Milei no solo está desmantelando la estructura productiva de Argentina, está consolidando un modelo de colonia donde apenas un 20% de argentinos podrá vivir bien y el resto quedará condenado a la exclusión. Sin embargo, el debate público se reduce a las «coimas», como si el problema fuera moral y no estructural.

La mirada es muy corta y parece que no aprendimos bien la lección del menemismo hasta hoy. Mientras discutimos sobre la corrupción, la verdadera estafa se consuma en silencio desde hace décadas, entregando soberanía, destruyendo industria, transfiriendo riqueza hacia afuera, empobreciendo al pueblo. Nuestros políticos de origen popular se encuentran agotados disputando con bronca los pequeños espacios, sin poder construir procesos históricos en los tiempos largos del pueblo.

La Patria no se va a construir invocando morales abstractas ni debates estériles sobre la «decencia»; se construirá cuando volvamos a poner al pueblo como sujeto de la historia y no como espectador resignado del saqueo. La doctrina del «honestismo» fue apenas la excusa cultural para eludir la discusión sobre el poder real.

Un Estado soberano —como el que supo diseñar Perón— no puede permitir el vaciamiento: impone control sobre los recursos estratégicos, orienta el crédito, planifica la producción y limita el poder de las corporaciones. Por el contrario, la corrupción estructural y la entrega solo son posibles en un Estado democrático subordinado, formal y dependiente, donde el saqueo es política de Estado, no delito.

En ese marco, la vigencia de la Ley de Entidades Financieras es la prueba más concreta de que la dictadura económica sigue vigente bajo ropajes democráticos. Desde 1976 hasta hoy, esa arquitectura institucional legalizó la fuga de capitales, la subordinación financiera, el desguace productivo y una pobreza estructural que atraviesa generaciones.

Pero esa ley no es solo un tecnicismo, es el símbolo jurídico del poder real que todavía gobierna por encima de la voluntad popular. Transformar esa reforma financiera en una batalla cultural implica volver a dotar de sentido nacional al crédito, como hicieron nuestros abuelos cuando construyeron fábricas, compraron casas y levantaron PyMEs con financiamiento nacional.

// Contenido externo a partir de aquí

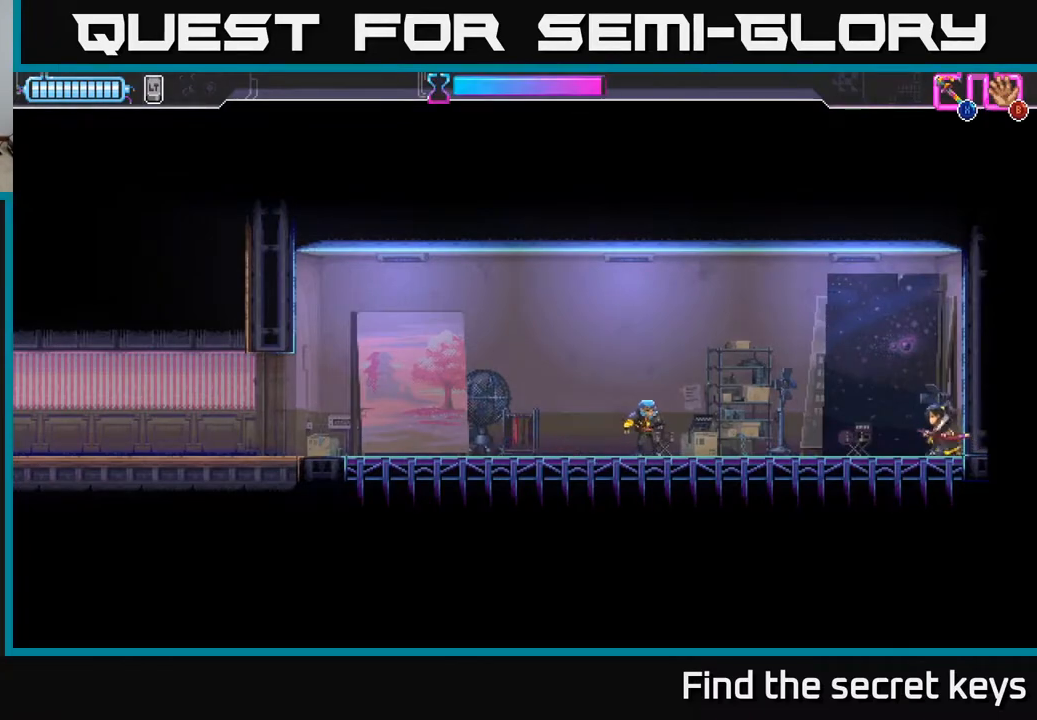
{"buttons": [], "left_stick": "left", "right_stick": "center", "events": [[17, "left_stick", "left"], [167, "left_stick", "center"], [250, "left_stick", "left"], [283, "X", "down"], [350, "X", "up"]]}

Recuperar el control del crédito, reconstruir la Marina Mercante, modernizar YPF, desarrollar una política industrial y energética soberana, e integrar a Argentina en los BRICS no son gestos aislados, sino parte de un mismo programa de liberación.

Malvinizar es el núcleo cultural de esa empresa para revertir la mentalidad colonial que nos condena al atraso. Malvinizar es recuperar la certeza de que defender la Patria no es una consigna de cuarteles, sino un principio político, económico y social que debe orientar la educación, el trabajo, la industria, la ciencia, la tecnología, la producción y todos los recursos nacionales hacia la autonomía real.

Sin desmontar el andamiaje legal, económico y cultural que sostiene el modelo de dependencia no hay futuro posible para las mayorías populares. La reconstrucción empieza cuando dejamos de administrar la derrota y asumamos que sin conflicto, sin audacia y sin un nuevo bloque histórico que sepa quién es el enemigo, no habrá soberanía, ni justicia social, ni Patria.

El desafío central es reconstruir un proyecto nacional propio, con raíces en nuestra historia y proyección hacia el futuro. Porque el costo de la sumisión siempre es mayor que el riesgo de enfrentarla.

Se fue Martínez de Hoz, pero nos dejó la Ley de Entidades Financieras.
Se fue Menem, pero quedaron las privatizaciones.
Se fue Macri, pero nos ató al FMI.
Se irá Milei, y nos dejará una Argentina más empobrecida, más desguazada y más dependiente.

Cada ciclo neoliberal no solo dejó ruinas, dejó intacta y fortalecida la estructura de poder que impide soñar con una Nación justa, libre y soberana. Solo cuando esa estructura sea desmantelada desde el campo nacional y popular, volverá a nacer Argentina.

Por eso, no se trata solo de ganar elecciones, sino de desmontar el andamiaje jurídico y cultural de la dependencia, para volver a pensar la Patria desde sus propias necesidades y desde su pueblo.

La reconstrucción no empieza el día que se va un gobierno, empieza el día que dejamos de administrar la derrota y asumamos que Argentina no será soberana sin conflicto, sin decisión política y sin un nuevo bloque histórico capaz de pararse sobre los sueños inconclusos de nuestros Libertadores.